Exercise:
Please count the lines in the entries below that contain the string "filled", with case counting, and reply with only that number.

+--

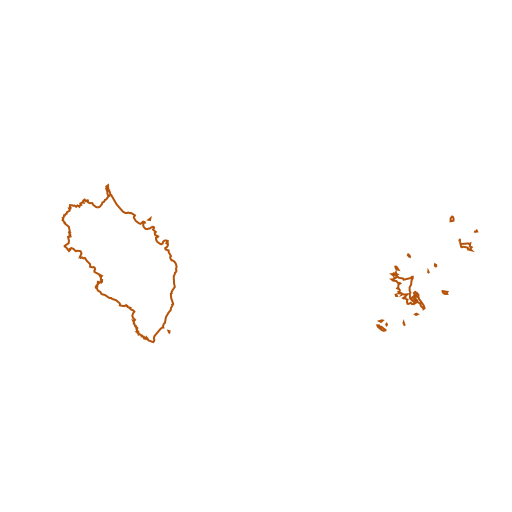 Jepara, Jawa Tengah, Indonesia (Robinson projection), rotated 117°
{"feature_id": "22746128B68650893607060", "entity_name": "Jepara", "entity_type": "district", "adm_level": 2, "iso_a3": "IDN", "parent_name": "Indonesia", "parent_adm1": "Jawa Tengah", "projection": "robinson", "projection_center": [110.605, -6.261], "detail": "fine", "context": "isolated", "style": "outline", "palette": "amber", "viewbox_px": 512, "rotation_deg": 117, "n_neighbors": 0, "source": "geoboundaries", "source_scale": "gbopen_adm2", "svg_char_len": 6080}
<svg xmlns="http://www.w3.org/2000/svg" viewBox="0 0 512 512"><g transform="rotate(117 256 256)"><path d="M311.8,444.7L313.2,441.3L313.7,441.4L313.9,440.8L314.9,436.1L318.3,433.3L319.0,433.4L319.3,432.6L319.9,433.1L320.3,432.3L320.9,432.3L321.1,431.4L322.0,431.5L322.0,430.8L322.8,430.1L324.4,432.1L327.1,429.7L329.7,428.7L333.8,431.1L334.4,430.8L334.5,429.1L336.5,424.9L334.8,424.3L334.2,425.1L332.8,424.2L332.5,422.0L333.5,418.8L332.2,417.1L331.4,414.5L332.9,412.7L337.2,412.4L336.8,411.7L337.2,411.3L336.2,410.2L336.5,408.7L335.4,407.5L337.1,404.6L338.6,400.1L340.9,398.9L340.4,396.5L339.6,395.7L339.7,394.4L341.0,393.3L342.5,393.4L343.5,392.7L343.7,384.3L344.4,384.5L344.9,385.6L345.7,384.3L347.6,383.4L347.3,382.5L349.0,382.5L348.1,381.9L348.8,381.5L350.0,381.8L350.7,385.1L351.6,384.9L351.4,383.6L353.6,384.3L355.0,383.7L354.9,384.7L356.4,384.7L356.9,384.4L357.4,382.5L358.6,381.2L358.7,378.3L359.9,376.7L360.0,375.7L359.3,372.9L360.0,367.8L359.2,366.0L359.6,364.7L358.9,360.8L359.9,356.4L360.5,355.4L361.8,354.9L360.6,350.8L358.8,349.4L359.4,348.6L358.9,348.0L359.7,347.1L359.3,344.9L359.8,345.2L360.4,342.7L360.2,340.5L360.8,339.1L362.4,339.5L365.4,339.1L367.0,337.4L367.8,334.8L369.6,335.3L369.6,335.9L370.7,334.5L371.8,334.2L371.8,333.4L373.4,331.9L373.0,331.2L374.4,330.1L373.8,329.9L374.1,329.0L375.6,328.9L376.6,328.1L376.7,327.2L377.7,327.9L377.7,326.7L378.3,326.4L378.0,325.7L379.3,324.9L378.5,324.0L378.8,321.8L379.3,321.5L378.7,321.1L379.3,319.9L379.0,319.4L380.3,318.4L380.2,317.7L379.2,317.7L379.3,317.0L378.6,316.9L379.4,316.2L378.6,315.9L378.7,315.2L379.3,315.1L380.0,313.5L379.4,308.5L378.4,308.2L376.7,308.6L375.6,309.7L373.4,310.1L364.4,308.0L362.5,307.2L361.8,306.1L360.8,307.0L358.4,307.3L356.7,306.8L351.5,308.5L345.9,308.2L343.0,307.4L341.2,308.1L337.7,308.0L337.3,308.6L336.3,308.0L332.1,312.4L328.4,314.7L327.5,314.2L326.8,314.8L324.8,314.9L320.4,314.3L317.7,316.5L311.4,320.1L309.2,320.1L307.7,320.6L306.8,320.1L305.0,320.3L304.3,321.2L301.4,322.0L299.4,323.8L298.1,325.9L297.8,328.4L298.2,329.2L297.3,330.8L296.0,332.0L294.7,331.7L292.3,335.5L290.7,336.4L291.2,339.0L290.8,340.2L289.8,340.5L288.8,339.5L286.6,339.3L285.1,340.1L285.5,340.7L285.3,341.7L284.3,341.6L283.8,341.0L282.6,341.5L283.3,343.9L284.0,344.6L285.8,345.3L287.3,344.8L288.6,345.7L288.7,347.0L288.2,350.4L286.9,352.4L285.0,353.4L284.0,352.3L283.0,352.1L283.0,355.4L281.5,356.7L280.1,356.2L279.2,359.8L277.2,359.6L276.6,360.3L276.6,360.9L277.6,362.0L279.8,363.2L280.3,364.2L281.3,364.9L282.0,366.8L281.1,369.1L279.8,370.6L277.6,371.1L276.7,370.1L276.3,370.6L276.6,372.2L279.7,373.4L280.0,375.0L279.3,379.1L277.4,382.1L276.5,382.6L274.9,382.2L274.6,382.7L274.4,386.9L275.2,388.0L275.3,389.6L276.3,390.4L277.0,392.0L276.9,394.7L273.3,403.6L267.4,412.7L267.4,413.8L265.8,414.8L262.9,418.4L260.2,420.0L262.1,420.9L262.8,420.1L264.1,420.1L264.5,418.7L265.5,418.6L266.1,417.4L267.4,417.1L269.1,415.5L269.3,414.4L268.3,413.6L270.1,414.6L273.6,415.1L274.6,416.1L276.7,416.0L278.1,417.2L279.6,416.8L282.7,417.4L284.2,418.5L285.0,420.5L284.4,424.2L283.2,425.8L284.5,428.4L284.3,430.1L282.8,431.0L283.0,431.7L284.2,431.9L284.5,432.5L283.5,434.3L285.0,435.1L285.6,434.9L285.9,435.6L286.0,434.4L286.8,433.7L287.2,435.2L288.9,436.3L289.7,434.9L290.9,435.9L292.3,435.7L292.0,438.0L293.8,438.6L293.4,440.6L294.2,441.5L294.2,442.5L295.1,444.8L296.8,444.1L297.2,443.0L297.9,442.9L298.5,444.1L299.3,443.0L300.3,442.7L303.0,444.4L304.3,443.9L305.1,444.7L306.6,444.7L306.9,445.5L308.9,444.9L309.8,445.5L310.7,444.5L311.8,444.7ZM227.3,82.7L226.0,82.1L223.9,84.2L220.2,91.2L218.4,93.0L217.0,93.5L215.8,96.0L216.1,96.7L215.7,97.8L217.2,98.5L218.1,97.5L218.4,96.1L217.9,95.7L218.6,95.5L219.3,93.0L219.2,97.0L220.4,97.2L221.6,94.4L222.2,95.6L221.1,97.2L221.8,98.0L223.9,97.9L224.4,97.0L224.1,95.1L222.4,92.2L222.8,92.0L224.1,93.5L225.0,95.7L223.8,99.5L220.1,101.7L218.7,101.7L217.1,103.4L214.2,104.9L211.2,104.8L206.8,106.4L205.0,106.2L203.4,106.9L203.9,107.7L205.4,108.1L210.1,113.7L209.3,114.7L210.5,118.7L209.9,121.9L211.4,121.2L212.5,121.9L212.5,122.7L212.9,122.2L214.5,123.2L215.3,124.5L215.7,122.7L214.6,119.7L215.5,117.4L214.8,115.6L214.9,115.0L216.8,116.1L219.5,115.0L220.2,115.3L220.2,114.8L220.7,115.0L220.6,113.2L221.4,112.2L222.7,112.0L223.4,112.7L223.8,111.8L224.4,112.0L224.3,111.2L223.1,110.1L223.4,108.4L224.2,108.5L223.4,107.9L223.0,106.3L221.4,103.8L224.8,104.7L226.7,105.8L226.8,105.0L225.7,103.6L226.3,102.5L226.1,101.2L228.4,100.7L229.8,99.3L229.4,98.3L227.4,96.9L228.0,95.4L227.3,93.6L226.4,93.8L225.7,92.5L224.5,92.4L223.6,90.8L223.9,88.2L225.9,86.0L226.5,83.4L227.3,82.7ZM153.9,70.0L153.1,66.5L152.5,68.3L150.3,67.8L150.5,69.8L147.5,70.8L148.6,71.7L148.5,72.8L149.9,74.9L150.1,74.4L150.1,75.3L151.8,78.1L152.0,79.6L154.8,77.2L154.8,76.6L153.6,75.4L152.6,71.8L152.8,70.6L153.9,70.0ZM264.7,108.3L263.5,106.9L263.1,107.1L262.4,111.1L262.8,111.5L262.3,112.0L262.9,112.5L262.4,112.8L262.7,113.6L262.0,114.9L262.7,116.4L263.7,115.4L264.9,110.3L264.7,108.3ZM134.9,96.1L132.9,97.0L131.7,98.6L131.8,99.2L134.1,99.7L136.7,98.4L134.9,96.1ZM204.0,70.4L203.0,68.5L202.4,69.5L201.1,69.2L202.5,73.8L203.3,73.4L204.0,71.9L204.0,70.4ZM210.9,125.3L209.3,122.2L208.3,121.6L208.4,122.8L207.2,123.8L208.3,123.7L208.9,125.5L209.7,125.6L210.6,126.9L210.9,125.3ZM202.2,127.0L203.7,125.7L203.9,124.0L203.6,122.8L202.1,125.2L201.9,126.7L202.2,127.0ZM258.0,114.7L256.0,113.9L256.2,114.7L258.0,116.5L258.0,114.7ZM186.3,121.1L187.0,119.5L187.0,118.5L186.4,118.6L185.7,119.9L185.5,121.1L186.3,121.1ZM183.2,90.8L182.2,91.4L182.2,92.7L183.4,92.3L183.7,91.1L183.2,90.8ZM235.7,87.7L235.9,86.6L234.6,85.6L234.6,86.9L235.7,87.7ZM272.1,366.8L270.5,367.2L272.5,368.1L272.1,366.8ZM227.1,114.0L228.0,113.1L227.6,112.2L226.6,113.4L227.1,114.0ZM248.7,94.2L250.6,91.8L248.1,94.3L248.7,94.2ZM362.5,300.0L363.6,298.8L363.6,298.5L362.3,298.9L362.5,300.0ZM135.1,71.9L133.8,70.1L133.2,70.9L134.6,71.3L135.0,72.7L135.1,71.9ZM148.2,82.1L150.0,81.7L150.0,81.1L148.2,82.1ZM258.3,108.2L257.6,108.2L257.2,108.8L257.9,108.9L258.3,108.2ZM191.5,95.5L192.3,95.2L192.6,94.1L191.5,95.5Z" fill="none" stroke="#b45309" stroke-width="2"/></g></svg>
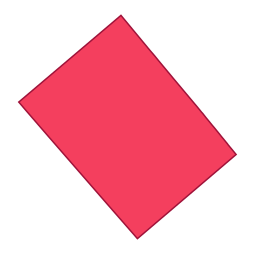 the district of Preble, Ohio, United States of America, rotated 140°
{"feature_id": "52423323B89596948569542", "entity_name": "Preble", "entity_type": "district", "adm_level": 2, "iso_a3": "USA", "parent_name": "United States of America", "parent_adm1": "Ohio", "projection": "albers", "projection_center": [-84.757, 39.743], "detail": "fine", "context": "isolated", "style": "filled", "palette": "rose", "viewbox_px": 256, "rotation_deg": 140, "n_neighbors": 0, "source": "geoboundaries", "source_scale": "gbopen_adm2", "svg_char_len": 459}
<svg xmlns="http://www.w3.org/2000/svg" viewBox="0 0 256 256"><g transform="rotate(140 128 128)"><path d="M61.4,136.6L61.3,160.5L61.2,166.3L61.3,173.2L61.2,187.2L61.0,218.5L61.0,218.8L195.0,218.1L194.9,206.6L194.4,172.4L192.8,82.8L191.9,37.2L62.2,38.2L62.1,51.3L62.0,51.7L61.9,60.9L61.7,71.1L61.7,72.4L61.7,76.3L61.6,84.8L61.6,85.9L61.4,91.3L61.5,92.7L61.4,98.8L61.4,105.4L61.4,106.1L61.4,136.6Z" fill="#f43f5e" stroke="#9f1239" stroke-width="1.5"/></g></svg>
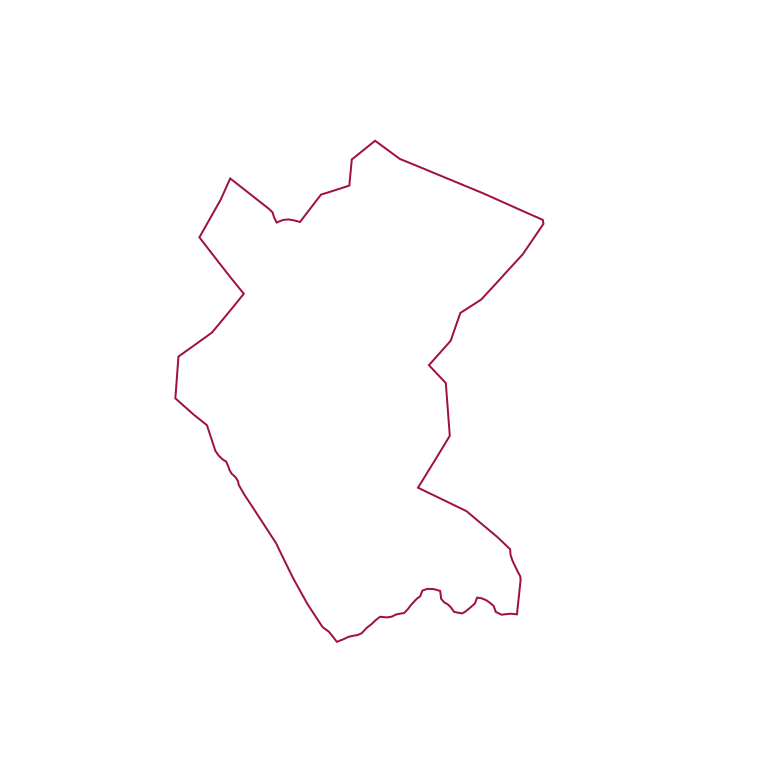 outline of Jaicós, Piauí, Brazil, rotated 310°
{"feature_id": "56859067B77828111309856", "entity_name": "Jaicós", "entity_type": "district", "adm_level": 2, "iso_a3": "BRA", "parent_name": "Brazil", "parent_adm1": "Piauí", "projection": "mercator", "projection_center": [-41.242, -7.409], "detail": "fine", "context": "isolated", "style": "outline", "palette": "rose", "viewbox_px": 768, "rotation_deg": 310, "n_neighbors": 0, "source": "geoboundaries", "source_scale": "gbopen_adm2", "svg_char_len": 1702}
<svg xmlns="http://www.w3.org/2000/svg" viewBox="0 0 768 768"><g transform="rotate(310 384 384)"><path d="M564.6,220.8L535.3,215.0L513.7,229.9L496.8,219.3L488.6,214.0L454.1,215.5L451.6,210.1L448.8,205.2L444.8,201.2L438.7,198.0L440.7,193.2L443.8,188.4L444.2,183.2L442.6,134.1L420.2,140.4L377.7,148.3L370.9,179.4L369.7,185.1L367.1,197.3L363.0,218.6L347.8,218.9L323.1,219.1L312.7,219.1L289.1,213.1L272.9,208.9L238.9,233.4L238.6,244.0L238.2,257.7L238.6,274.9L224.4,297.8L222.9,303.2L222.5,309.0L223.1,312.8L221.0,317.3L218.9,320.8L217.4,324.6L217.2,330.2L215.7,334.7L213.4,337.4L209.6,347.7L205.5,361.5L192.5,404.2L189.1,411.5L182.3,426.8L177.8,437.0L175.9,441.6L166.2,466.9L158.3,493.1L158.8,501.2L157.5,507.6L156.2,513.6L162.2,516.9L167.6,519.4L171.7,522.5L174.3,524.9L178.7,527.1L186.2,527.5L192.0,528.8L197.6,529.4L203.2,530.6L207.0,536.2L210.8,539.5L215.2,541.4L218.1,543.7L221.4,546.6L226.6,547.0L231.9,546.7L237.3,547.0L241.0,547.2L244.4,548.2L250.5,546.2L254.8,548.8L258.7,553.6L261.6,560.0L258.9,563.0L256.2,565.8L255.4,570.4L256.2,574.7L255.9,578.6L254.5,584.1L256.4,587.8L258.5,591.3L261.8,592.6L268.7,593.9L274.4,594.7L280.2,592.6L282.6,596.6L284.0,600.9L284.4,604.6L284.5,610.5L281.3,616.1L282.8,622.3L289.3,628.5L293.0,633.9L321.7,614.6L324.2,612.1L325.9,607.7L327.8,603.6L329.9,598.8L331.8,595.0L334.5,590.7L338.5,586.8L339.6,569.4L339.6,543.9L339.6,528.9L326.4,476.7L361.9,471.5L386.6,467.7L391.5,462.9L424.4,430.8L427.3,406.3L440.0,406.7L459.9,407.3L475.7,401.3L487.6,396.8L503.2,401.7L511.4,404.2L542.0,405.6L545.6,405.7L572.4,406.9L609.2,403.2L611.8,400.1L607.4,385.1L594.0,338.0L571.3,266.1L569.0,258.9L566.6,251.5L564.6,220.8Z" fill="none" stroke="#9f1239" stroke-width="2"/></g></svg>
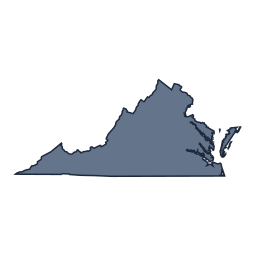 map outline of Virginia (Natural Earth projection)
{"feature_id": "USA-3552", "entity_name": "Virginia", "entity_type": "State", "adm_level": 1, "iso_a3": "USA", "parent_name": "United States of America", "parent_adm1": "", "projection": "natural_earth1", "projection_center": [-77.892, 37.995], "detail": "fine", "context": "isolated", "style": "filled", "palette": "slate", "viewbox_px": 256, "rotation_deg": 0, "n_neighbors": 0, "source": "natural_earth", "source_scale": "10m", "svg_char_len": 6033}
<svg xmlns="http://www.w3.org/2000/svg" viewBox="0 0 256 256"><path d="M220.4,176.0L219.6,174.7L219.9,176.0L111.2,176.3L95.5,175.6L80.7,175.3L69.6,174.5L69.2,174.0L62.6,173.7L61.3,174.4L15.4,174.2L16.6,173.2L19.6,172.0L22.2,171.8L24.1,170.7L26.9,169.7L29.9,169.2L30.1,168.3L31.7,165.9L33.2,165.8L36.9,164.3L37.3,163.5L37.5,161.7L41.2,159.4L41.4,158.7L41.3,157.3L42.0,156.5L50.9,151.8L61.4,143.1L61.7,143.6L61.7,144.2L60.8,145.3L62.2,146.5L62.3,148.7L63.9,149.9L64.4,150.9L65.0,151.5L66.8,151.8L67.7,152.9L69.5,154.0L71.4,154.2L72.4,153.9L74.0,152.3L75.9,151.9L77.4,149.9L78.1,150.0L78.9,151.1L80.4,152.1L81.0,152.9L83.5,151.7L86.3,151.3L87.3,150.9L88.4,151.2L90.2,150.2L90.7,149.3L90.3,148.2L90.3,147.6L91.2,146.9L92.5,147.1L92.7,147.6L93.9,148.3L99.7,145.5L100.8,145.5L101.1,146.6L101.7,146.7L106.0,144.1L106.2,143.4L105.7,142.9L105.7,142.3L107.8,140.4L107.6,139.8L106.2,138.9L106.3,138.3L108.4,133.9L113.9,127.7L115.5,124.9L116.2,121.9L119.5,118.7L119.4,117.3L120.1,116.0L121.0,115.5L122.1,113.3L122.3,111.3L123.0,110.2L123.4,108.3L123.7,108.1L126.1,109.1L127.3,111.2L127.1,111.9L133.1,113.6L135.4,110.4L136.5,107.0L138.0,105.6L138.4,103.4L140.7,99.9L141.0,99.7L143.8,101.7L144.2,101.6L147.5,96.9L147.8,96.9L148.3,97.4L149.3,97.1L150.5,95.5L151.8,95.0L152.6,93.8L152.6,93.3L153.1,92.5L156.1,89.4L156.4,85.7L157.7,83.6L157.9,82.7L157.8,80.8L158.7,79.7L171.6,89.8L174.3,83.7L178.9,84.7L179.7,85.8L181.4,86.5L181.6,87.1L181.5,87.7L180.3,89.0L180.1,89.6L180.6,90.5L182.6,92.2L184.9,92.4L186.5,93.0L187.1,93.6L187.6,95.1L189.9,95.8L191.2,97.7L191.9,97.9L192.9,99.5L192.6,100.0L192.8,101.4L192.4,101.8L192.5,104.1L190.7,104.4L190.3,105.3L189.3,104.9L189.3,105.3L190.2,106.7L188.8,107.2L188.2,106.9L188.6,106.0L188.4,105.7L187.7,106.0L187.2,107.6L186.6,108.4L186.9,108.9L186.2,109.3L186.2,110.2L185.1,112.8L185.5,114.3L184.3,113.6L184.5,114.2L185.9,115.6L186.1,116.1L184.7,116.2L184.8,116.4L187.2,116.8L189.4,116.3L190.3,115.6L191.5,115.6L192.3,114.7L192.7,114.7L193.4,115.4L193.4,116.8L193.2,117.2L192.4,117.3L193.8,118.6L194.7,118.9L195.0,120.8L196.1,121.2L197.0,121.9L200.3,122.5L200.8,123.3L202.3,122.5L203.2,123.0L204.1,122.8L204.4,123.4L204.3,124.0L206.2,125.3L206.6,126.0L206.3,126.4L206.3,127.0L208.2,127.3L208.4,127.6L208.0,127.8L213.9,131.0L214.2,132.5L213.9,133.7L213.4,133.6L212.1,132.5L211.9,132.8L212.7,135.1L212.4,136.2L211.9,136.3L212.9,137.4L213.0,137.8L211.9,137.8L212.0,138.2L211.5,138.8L212.1,139.8L212.4,139.8L212.0,140.3L209.8,139.6L209.1,138.9L208.9,139.0L208.0,137.5L207.5,139.1L207.1,139.2L206.3,137.2L203.9,134.0L203.5,134.1L203.0,133.8L202.9,133.0L202.6,133.3L201.8,133.2L200.0,130.6L198.3,129.7L197.8,128.4L197.0,128.1L195.6,124.7L194.8,124.1L193.4,123.9L192.6,122.5L192.2,122.3L190.5,122.0L190.3,122.3L190.9,122.9L192.4,122.8L192.6,123.8L193.0,124.3L194.9,124.8L195.8,125.8L195.9,128.4L197.0,128.8L197.4,129.7L199.3,131.4L200.5,133.7L201.4,134.8L202.5,134.8L202.7,135.9L204.2,136.4L205.1,137.8L205.3,139.3L205.8,140.2L206.6,140.6L209.1,140.3L209.8,141.3L213.0,142.1L212.1,142.6L210.1,143.0L210.1,143.3L212.6,144.6L212.9,143.8L213.4,143.8L213.5,144.8L213.2,145.7L214.1,146.1L213.7,149.9L213.1,150.3L212.7,149.9L212.0,148.2L210.8,148.2L209.5,146.3L209.2,147.1L209.9,148.0L209.0,147.8L208.7,148.4L209.9,149.7L209.0,150.3L210.1,150.3L210.7,151.4L210.5,152.0L207.4,152.7L205.6,150.3L205.1,150.0L203.5,147.4L202.4,146.8L201.1,144.6L199.7,143.2L199.4,143.5L199.3,144.3L200.2,144.8L201.3,146.8L202.2,147.4L204.4,151.2L208.1,153.9L210.3,153.3L210.7,153.7L210.5,154.5L210.7,155.2L211.3,155.6L211.4,155.2L212.2,155.7L212.9,156.7L211.6,157.6L213.4,157.8L213.3,159.4L212.8,160.6L211.1,160.9L210.0,161.7L209.2,161.8L208.6,160.0L206.7,159.1L206.1,158.0L205.6,158.2L204.3,157.0L204.1,156.2L204.3,155.3L203.7,153.7L203.1,153.2L201.1,153.7L200.8,154.4L200.2,153.4L197.8,152.3L197.6,150.3L197.3,150.9L197.2,152.1L196.4,152.8L195.8,152.9L194.2,150.4L193.5,150.4L192.4,151.5L192.0,150.5L191.5,150.1L190.1,150.5L189.1,150.1L188.0,150.1L187.2,149.4L186.5,150.1L186.8,150.7L189.2,151.4L191.5,151.4L192.1,152.2L193.5,151.2L194.0,151.4L194.6,153.0L196.8,154.1L199.2,154.1L200.3,155.6L201.5,156.0L202.2,154.7L202.7,154.9L203.1,157.5L202.7,158.8L203.0,159.6L205.4,160.1L205.0,160.7L206.0,161.1L207.5,162.5L208.0,164.1L206.7,165.6L207.4,165.5L209.1,164.4L210.5,164.3L211.8,164.9L212.0,165.6L212.9,166.0L212.2,164.9L212.7,163.9L211.9,163.4L211.9,162.7L212.4,162.4L213.5,162.3L217.3,163.8L218.6,163.9L219.8,163.2L220.6,163.3L221.0,163.9L221.8,167.4L224.7,176.0L224.0,176.0L224.0,174.4L223.4,173.5L222.7,170.8L221.9,170.3L221.4,174.1L221.7,176.0L220.4,176.0ZM237.1,127.3L235.9,128.2L235.6,129.1L236.0,129.7L235.6,130.3L236.0,130.5L235.2,131.3L236.0,131.6L235.8,131.9L234.1,133.4L226.7,144.7L225.4,145.9L225.7,146.3L225.4,147.1L226.1,147.5L225.2,148.0L224.5,147.8L223.6,149.2L222.7,152.9L222.4,156.5L222.0,156.9L221.6,156.5L220.6,154.6L220.7,153.0L220.2,152.4L220.2,151.7L221.1,150.5L220.3,150.5L221.0,148.7L220.9,148.2L221.8,147.2L221.8,146.9L221.3,147.1L221.5,146.0L222.6,145.1L222.4,144.6L221.8,144.8L221.9,143.9L222.2,143.2L223.4,142.3L222.3,141.9L222.9,141.2L222.7,140.7L224.0,140.1L223.6,139.6L223.9,139.1L225.4,138.7L225.3,137.9L226.2,136.8L225.6,136.6L225.6,136.4L226.5,135.6L226.5,135.1L225.9,134.6L226.2,134.1L227.1,134.6L228.7,134.4L228.3,133.7L228.5,133.0L229.6,133.0L229.2,132.4L229.3,131.4L227.4,130.7L228.6,129.8L229.9,129.5L230.3,129.1L229.9,128.9L230.5,128.0L237.1,127.3ZM222.6,157.3L223.5,156.3L223.2,153.2L223.6,151.7L224.0,151.4L224.6,152.0L223.9,153.0L223.9,154.2L224.5,154.6L225.4,154.5L225.7,154.1L225.7,154.4L223.7,156.9L222.6,157.3ZM240.6,127.0L238.5,131.4L237.1,132.6L236.7,132.3L236.5,132.0L236.8,131.8L237.6,132.0L237.8,131.5L237.2,131.2L237.4,130.8L238.3,130.4L239.7,127.5L240.1,127.0L240.6,127.0ZM230.7,142.0L231.3,141.9L229.4,145.2L229.3,144.9L230.7,142.0ZM229.8,145.7L229.7,146.3L228.1,148.8L228.0,148.6L229.2,145.9L229.8,145.7ZM222.3,176.0L222.1,175.6L223.1,175.1L223.2,176.0L222.3,176.0ZM220.0,129.3L220.0,130.2L219.8,130.7L219.6,129.3L220.0,129.3Z" fill="#64748b" stroke="#1e293b" stroke-width="1.5"/></svg>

+--

Exercise solution:
2